今月3日のサイクロンによってビルマでは10万人といわれる死者・行方不明者が出ている。一方、12日に起きた中国四川省震源とする地震で一万人にのぼる死傷者が出ているそうである。刻々と明らかになる被害の甚大さを眺めていて、近くは2004年12月26日に起きたスマトラ島沖地震による津波やもうすこし前では1995年の阪神大震災を思い出す。情報の流れ、という面から見たときに被害が酷い場所ほど情報発信のインフラが損なわれなおかつ発信の主体である人間自身が死んでしまい、なかなか情報が外に出てこない。04年の津波の場合はアチェがいちばん大きな被害を受けたのだが、その被害の全貌がわかりはじめたのは何日もたってからだった。
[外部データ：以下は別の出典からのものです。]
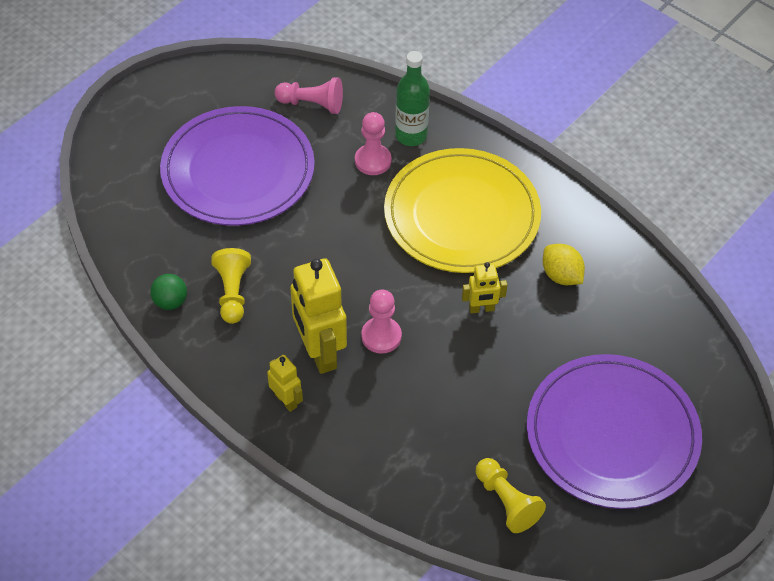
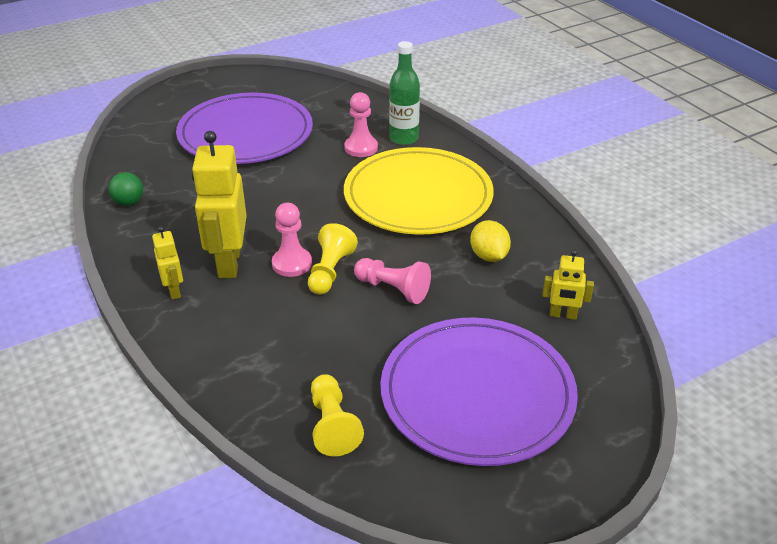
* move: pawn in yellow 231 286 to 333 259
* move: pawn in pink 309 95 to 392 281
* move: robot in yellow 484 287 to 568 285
ビルマのサイクロンの場合は政治的な理由もあるようだが、4日の”243人が死亡”という報道から”1万5000人死亡”という6日の報道まで2日かかっている。
http://www.cnn.co.jp/world/CNN200805040010.html
http://japan.cnet.com/blog/it_bigbang/2008/05/06/entry_27001204/
中国の地震でも、震源地近くの情報は今もって寡聞とのこと。

源地となった山岳地帯の※川(Wenchuan)県からは、地震発生から14時間経った時点でもほとんど情報が届いていない。
http://www.afpbb.com/article/disaster-accidents-crime/disaster/2390311/2920641

ほとんどの人間が死んでしまうと、その事実は伝わらなくなる。したがって、被害がひどければひどいほど、国際社会の対応はずれ込むことになる。”情報が出ない”という事実から、逆に天災による被害の規模をなるべく迅速に推定することができるかもしれない、と思う。情報の発信量をマッピングしたとしたら、通常の状態での分布と比較して災害が起きたその場所だけぽっかりと穴が空いたような分布になる。地震の揺れの度合いの分布をマッピングしたような図である。もしこうした情報発信量をリアルタイムでモニター、 定量することができるならば、その分布の変化から被害の規模を即座に推定することが可能かもしれない。